In the letter, Democrats said they stand “ready to work with [committee chairs] to pass immigration reform through the budget reconciliation process” – a procedure which could help them bypass the Senate’s filibuster, which could otherwise derail Democrats’ ‘dreams’ – literally and figuratively. All 50 Democratic senators would have to fall in line for reconciliation to work, and a number of senators have voiced concern that the procedure – typically used only for relatively uncontroversial issues – won’t hold up for such a hot-button issue as immigration policy.
Despite running with immigration reform as a central plank of his platform, President Joe Biden’s promised fix for the US’ ongoing immigration headaches has not yet materialized.
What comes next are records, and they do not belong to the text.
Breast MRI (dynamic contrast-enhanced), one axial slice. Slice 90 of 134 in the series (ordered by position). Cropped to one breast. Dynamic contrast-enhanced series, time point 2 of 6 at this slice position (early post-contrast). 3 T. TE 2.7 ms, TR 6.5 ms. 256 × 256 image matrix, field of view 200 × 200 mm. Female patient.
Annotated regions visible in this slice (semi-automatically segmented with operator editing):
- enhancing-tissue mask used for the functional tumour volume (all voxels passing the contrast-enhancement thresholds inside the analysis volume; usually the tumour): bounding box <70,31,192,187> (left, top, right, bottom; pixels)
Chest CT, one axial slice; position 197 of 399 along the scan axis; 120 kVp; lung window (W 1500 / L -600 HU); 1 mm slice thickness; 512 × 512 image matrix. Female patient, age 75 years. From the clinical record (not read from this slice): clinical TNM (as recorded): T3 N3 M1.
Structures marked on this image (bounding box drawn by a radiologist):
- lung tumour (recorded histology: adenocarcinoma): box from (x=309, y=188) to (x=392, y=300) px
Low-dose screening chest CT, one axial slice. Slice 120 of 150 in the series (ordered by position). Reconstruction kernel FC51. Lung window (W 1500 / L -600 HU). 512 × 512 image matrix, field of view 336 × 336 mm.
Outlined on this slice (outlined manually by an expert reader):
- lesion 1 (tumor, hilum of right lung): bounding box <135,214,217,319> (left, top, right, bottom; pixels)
The appalling conditions in which illegal immigrants are being held at the southern US border have both parties up in arms, denouncing the separation of migrant families and their alleged use as a political football, tugging at heartstrings for political points.
Biden appointed Vice President Kamala Harris to lead the response to the immigration crisis – a move that won him no political points, particularly after it took three months for the VP to even make a trip to the border.
Democrats also received an unwelcome surprise last week after a judge declared DACA – the ‘Dream Act’ – illegal, pulling the rug out from under what had long been seen as a reliable first step to citizenship for hundreds of thousands of illegal immigrants.